Despite this setback, the following day Beaupère continued as Joan’s principal interrogator. Under his direction, the inquiry now took an extremely curious turn. In a discussion of her childhood in Domrémy, the assessor suddenly asked Joan about the Fairy Tree and the spring.

“Asked about the tree: [Joan] replied, that quite near to Domrémy there was a tree that was called the Ladies’ Tree, and which others called the Fairies’ Tree, and nearby was a spring (
fontaine
) and that she had heard tell that people with fevers drank of it and that they visited this spring in this way seeking a cure. But she did not know whether or not they were cured….

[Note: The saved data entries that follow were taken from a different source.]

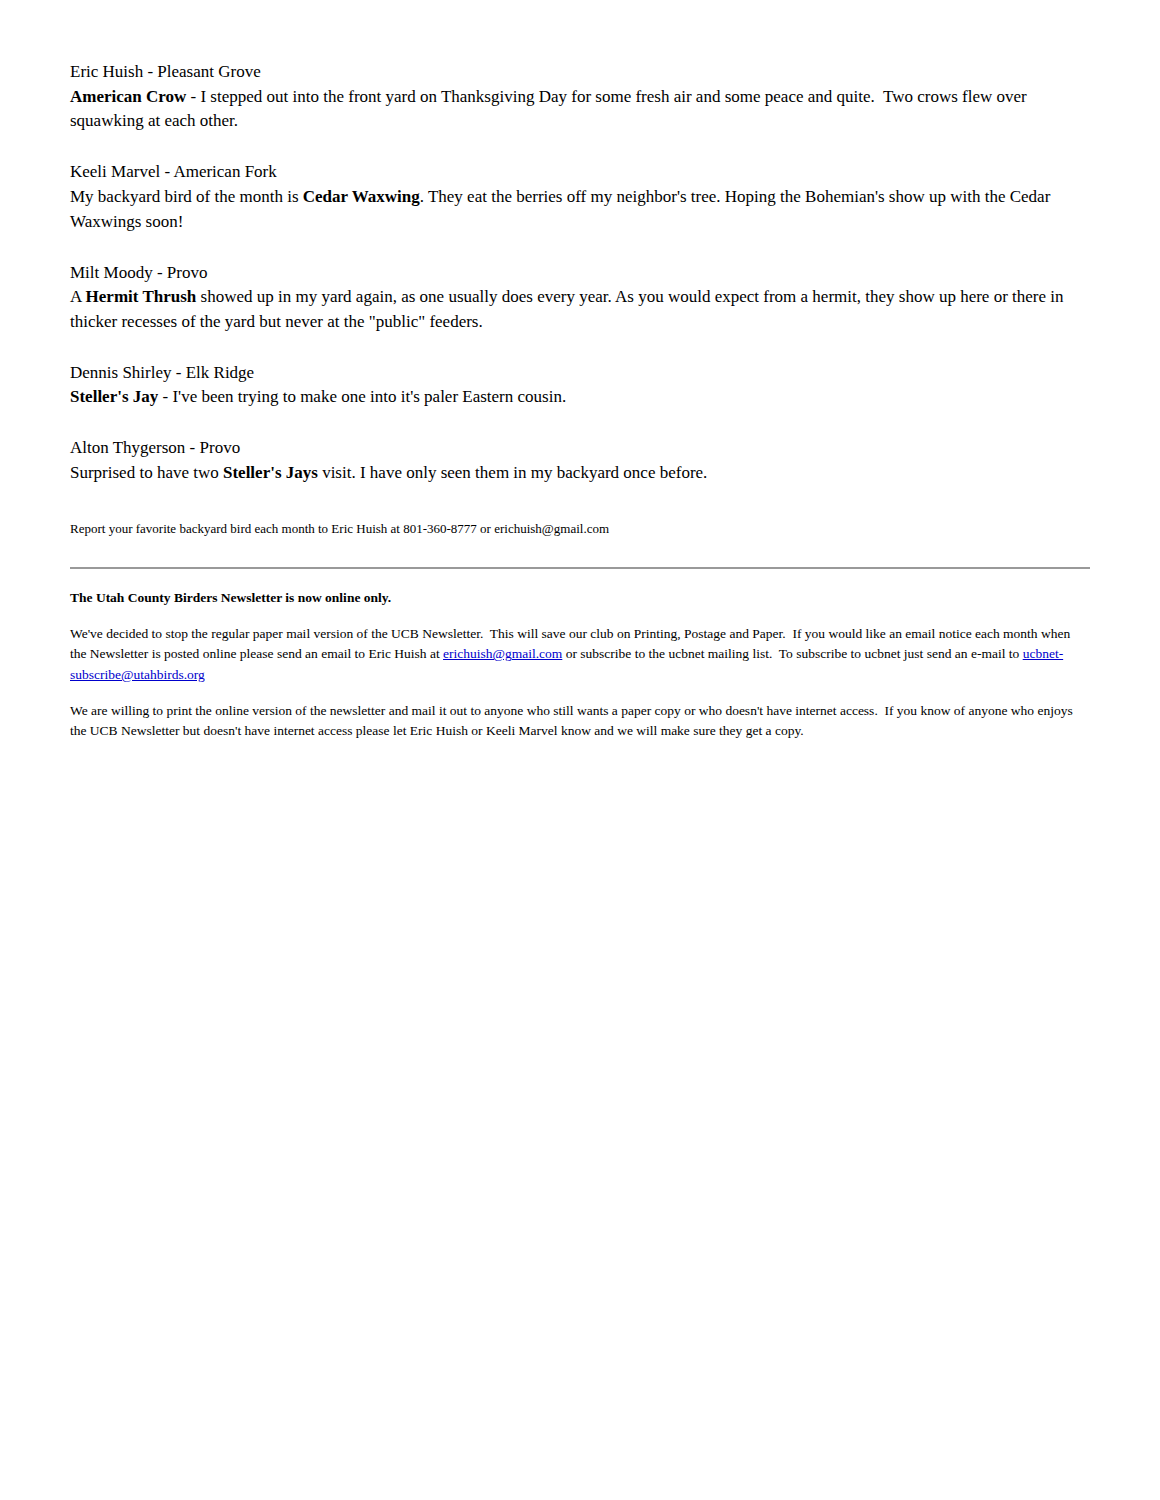Eric Huish - Pleasant Grove
American Crow - I stepped out into the front yard on Thanksgiving Day for some fresh air and some peace and quite. Two crows flew over squawking at each other.
Keeli Marvel - American Fork
My backyard bird of the month is Cedar Waxwing. They eat the berries off my neighbor's tree. Hoping the Bohemian's show up with the Cedar Waxwings soon!
Milt Moody - Provo
A Hermit Thrush showed up in my yard again, as one usually does every year. As you would expect from a hermit, they show up here or there in thicker recesses of the yard but never at the "public" feeders.
Dennis Shirley - Elk Ridge
Steller's Jay - I've been trying to make one into it's paler Eastern cousin.
Alton Thygerson - Provo
Surprised to have two Steller's Jays visit. I have only seen them in my backyard once before.
Report your favorite backyard bird each month to Eric Huish at 801-360-8777 or erichuish@gmail.com
The Utah County Birders Newsletter is now online only.
We've decided to stop the regular paper mail version of the UCB Newsletter. This will save our club on Printing, Postage and Paper. If you would like an email notice each month when the Newsletter is posted online please send an email to Eric Huish at erichuish@gmail.com or subscribe to the ucbnet mailing list. To subscribe to ucbnet just send an e-mail to ucbnet-subscribe@utahbirds.org
We are willing to print the online version of the newsletter and mail it out to anyone who still wants a paper copy or who doesn't have internet access. If you know of anyone who enjoys the UCB Newsletter but doesn't have internet access please let Eric Huish or Keeli Marvel know and we will make sure they get a copy.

“That she had gone sometimes with other girls in summer time and made garlands for our Lady of Domrémy there… that she had heard from many old people, not of her own generation, that the fairies frequented the place; and that she had heard tell of one named Jhenne, wife of the mayor of the town of Domrémy, her godmother, that she had seen them there. Whether or not it was true she did not know… that she had never seen a fairy, as far as she knew, there or anywhere else.”

By the fifteenth century, the language of witchcraft (for the English demanded that Joan be tried as a witch) was very specific. Evil sorcery was connoted by the Latin term
maleficium,
which referred in general to demons, necromancers, witches, and diabolism. From 1400 to 1430 there were at least
seventy recorded cases of witchcraft that came to trial in Europe. The records of these proceedings invoked the devil, evil invocations, black magic, witches’ sabbaths, sodomy, demon worship, attempted murder through sorcery, ritualized spells, bewitchment, incantations, conjuring, apostasy, cults, desecration, infanticide, phantasms, cannibalism, divinations, and secret compacts with Satan. However, the word “fairy” does not appear in any of them. “It has long been clear that most of the charges leveled against Joan were deliberate falsifications,” wrote medieval witchcraft specialist Jeffrey Burton Russell. “But the irrelevance of witchcraft in her case is even more fundamental…. These charges… were quite removed from the usual witch tradition. Dancing with fairies or adoring them was an accusation drawn from old folklore, not from the thoroughly developed witch traditions from the mid-fifteenth century.”

Yet the inquisitors hammered away on this point: the tree (standing in for the wood where Raymondin had wandered despondently after killing his uncle) and the spring (representing the fountain where he first met the fairy Melusine), and, later, whether Joan had interacted with anyone in addition to her godmother who had “erred with fairies.” It is clear that the assessors, too, knew the story of Melusine, and were trying to taint Joan with it. Again and again she denied it. “She said that she had heard it said to her brother that they said in the countryside that she got her revelations from the tree and the fairies, but she did not and she had told him clearly to the contrary,” the official record reported.